Tuesday, June 12, 2007


Easter Island Rainbow
Originally uploaded by goudance03
Nainoa Thompson:
How do we tell direction? We use the best clues that we have. We use the sun when it is low down on the horizon. Mau has names for how wide the sun appears, and for the different colors of the sun path on the water. When the sun is low, the path is tight; when the sun is high, it gets wider and wider. When the sun gets too high, you cannot tell where it has risen. You have to use other clues.

Sunrise is the most important part of the day. At sunrise you start to look at the shape of the ocean -- the character of the sea. You memorize where the wind is coming from. The wind generates the waves. You analyze the character of the waves. When the sun gets too high, you steer by the waves. And then at sunset we repeat the pattern. The sun goes down; you look at the shape of the waves. Did the wind change? Did the swell pattern change? At night we use the stars. We use about 220 by name -- where they come up, where they go down.

When it gets cloudy and you can't use the sun or the stars, all you can do is rely on the ocean waves. That's why Mau said to me, "If you can read the ocean you will never be lost." One of the problems is that when the sky gets black at night under heavy clouds, you cannot see the waves. You cannot even see the bow of the canoe. And that is where people like Mau are so skilled. He can be inside the hull of the canoe and just feel the different wave patterns as they come to the canoe, and he can tell the canoe's direction lying down inside the hull of the canoe.

Mau, who is about 20 years older than me -- my eyes are physically much more powerful than his -- he gets up on the rail of the canoe and says: "The island is right there." And we all stood up and we climbed the mast and everything and we just couldn't see it. Vision is not so much about what you do -- but how you do it. It's experience. Mau had seen in the beak of the bird a little fish. He knew that the birds were nesting, and they were taking food back before they fed themselves.

The more the weather gets up, the more the navigator needs to be awake, the less he can leave the crew on their own. We estimate that our navigators stay up between 21 and 22 hours a day. We sleep in a series of catnaps. Mau says the mind doesn't need much rest. But the physical body does. …When you are tired, you close your eyes. He always said that for him maybe his eyes were closed but inside here, inside your heart, you are always awake.

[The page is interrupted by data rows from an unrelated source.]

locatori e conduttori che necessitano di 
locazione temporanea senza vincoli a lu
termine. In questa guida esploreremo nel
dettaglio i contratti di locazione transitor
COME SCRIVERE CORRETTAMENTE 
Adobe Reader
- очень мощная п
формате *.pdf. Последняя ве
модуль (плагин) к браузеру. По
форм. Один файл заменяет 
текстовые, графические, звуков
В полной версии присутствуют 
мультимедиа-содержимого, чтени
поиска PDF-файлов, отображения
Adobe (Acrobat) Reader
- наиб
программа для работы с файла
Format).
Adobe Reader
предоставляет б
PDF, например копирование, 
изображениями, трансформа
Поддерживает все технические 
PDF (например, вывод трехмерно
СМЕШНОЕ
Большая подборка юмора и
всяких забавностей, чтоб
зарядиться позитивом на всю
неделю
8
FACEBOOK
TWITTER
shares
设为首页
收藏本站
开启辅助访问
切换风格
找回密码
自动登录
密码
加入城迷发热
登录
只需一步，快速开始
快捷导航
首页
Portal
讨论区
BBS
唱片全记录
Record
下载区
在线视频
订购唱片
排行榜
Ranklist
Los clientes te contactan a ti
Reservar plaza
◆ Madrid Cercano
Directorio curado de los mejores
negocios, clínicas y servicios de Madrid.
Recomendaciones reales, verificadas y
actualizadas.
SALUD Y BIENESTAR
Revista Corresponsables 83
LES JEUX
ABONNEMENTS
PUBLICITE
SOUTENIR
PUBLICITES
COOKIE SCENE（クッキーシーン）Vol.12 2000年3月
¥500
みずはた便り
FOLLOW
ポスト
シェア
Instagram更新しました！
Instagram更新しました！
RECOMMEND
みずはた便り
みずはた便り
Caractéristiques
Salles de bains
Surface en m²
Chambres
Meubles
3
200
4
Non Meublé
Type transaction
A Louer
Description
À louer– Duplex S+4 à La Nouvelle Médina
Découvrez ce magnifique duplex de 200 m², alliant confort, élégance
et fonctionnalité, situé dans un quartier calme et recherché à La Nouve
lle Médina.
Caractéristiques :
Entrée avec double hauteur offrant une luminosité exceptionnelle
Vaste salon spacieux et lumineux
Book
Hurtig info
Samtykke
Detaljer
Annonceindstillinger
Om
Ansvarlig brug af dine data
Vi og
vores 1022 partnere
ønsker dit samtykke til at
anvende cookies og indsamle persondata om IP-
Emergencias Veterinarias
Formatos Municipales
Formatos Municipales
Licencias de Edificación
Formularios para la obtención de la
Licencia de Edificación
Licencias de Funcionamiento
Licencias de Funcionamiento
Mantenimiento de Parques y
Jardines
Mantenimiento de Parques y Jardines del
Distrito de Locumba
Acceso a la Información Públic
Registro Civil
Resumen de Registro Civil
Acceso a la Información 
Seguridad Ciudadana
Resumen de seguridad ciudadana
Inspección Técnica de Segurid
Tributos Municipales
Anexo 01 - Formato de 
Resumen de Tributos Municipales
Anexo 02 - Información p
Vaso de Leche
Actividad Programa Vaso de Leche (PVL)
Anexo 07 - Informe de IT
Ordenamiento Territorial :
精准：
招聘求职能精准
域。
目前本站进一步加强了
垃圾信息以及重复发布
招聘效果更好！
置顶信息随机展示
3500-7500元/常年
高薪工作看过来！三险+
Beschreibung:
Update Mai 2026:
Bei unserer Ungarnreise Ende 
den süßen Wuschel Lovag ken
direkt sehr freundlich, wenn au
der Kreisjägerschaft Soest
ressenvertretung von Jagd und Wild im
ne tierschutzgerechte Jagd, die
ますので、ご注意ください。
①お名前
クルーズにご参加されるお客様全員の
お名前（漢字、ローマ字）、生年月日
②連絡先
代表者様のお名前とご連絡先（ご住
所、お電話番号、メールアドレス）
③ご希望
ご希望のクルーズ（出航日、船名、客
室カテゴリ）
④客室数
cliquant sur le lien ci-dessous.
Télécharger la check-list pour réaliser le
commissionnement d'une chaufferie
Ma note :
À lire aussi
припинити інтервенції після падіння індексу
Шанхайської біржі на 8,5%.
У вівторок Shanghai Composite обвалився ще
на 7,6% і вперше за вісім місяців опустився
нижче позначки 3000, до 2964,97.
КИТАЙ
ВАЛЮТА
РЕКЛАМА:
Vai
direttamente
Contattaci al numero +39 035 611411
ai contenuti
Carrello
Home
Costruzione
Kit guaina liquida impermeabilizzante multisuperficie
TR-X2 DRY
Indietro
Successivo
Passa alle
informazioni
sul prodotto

I just dreaded the doldrums, because I had no confidence that I could get through it. …I limited myself to thinking that I could only really accurately navigate with visual celestial clues. And getting into the doldrums, where there's 100 percent cloud cover all of a sudden … I would be blind. And that's what happened.

We got in the doldrums, and it was just a mess. It was 100 percent cloud cover, the wind was switching around, it was about 25 knots, and we're going fast, and that's the worst thing you want to do -- go anywhere and not know where you're going. And I was just fighting it to search in this kind of black. It was nighttime, and it was black -- the sky, everything was black -- and I couldn't find anything with my eyes. It was like I just got so exhausted that I just backed up against the rail and - and it was almost as if …there was something that allowed me to understand where the direction was, without seeing it… I just gave up fighting to try to find something with my eyes, I just settled down, and then all of a sudden, it was like this warmth came over me. It was just solid rain… you couldn't see the moon, it was so black. And then I directed the canoe with all this total confidence at a time when I had already convinced myself prior to the voyage that I would have no confidence in knowing where to go. And I turned the canoe to this particular direction, got things lined up, felt very, very comfortable in this cold, wet, rough environment, and then there was a break in the clouds and the moon was there…

And those are the things that I chase now. It's not like I can do that any old time…Internally I have to be at a certain state to be able to get into this kind of special realm. And so those experiences, I just can't conjure them up consciously. But they do come, and they're coming more and more often now. And it has a lot to do with this kind of internal relaxation.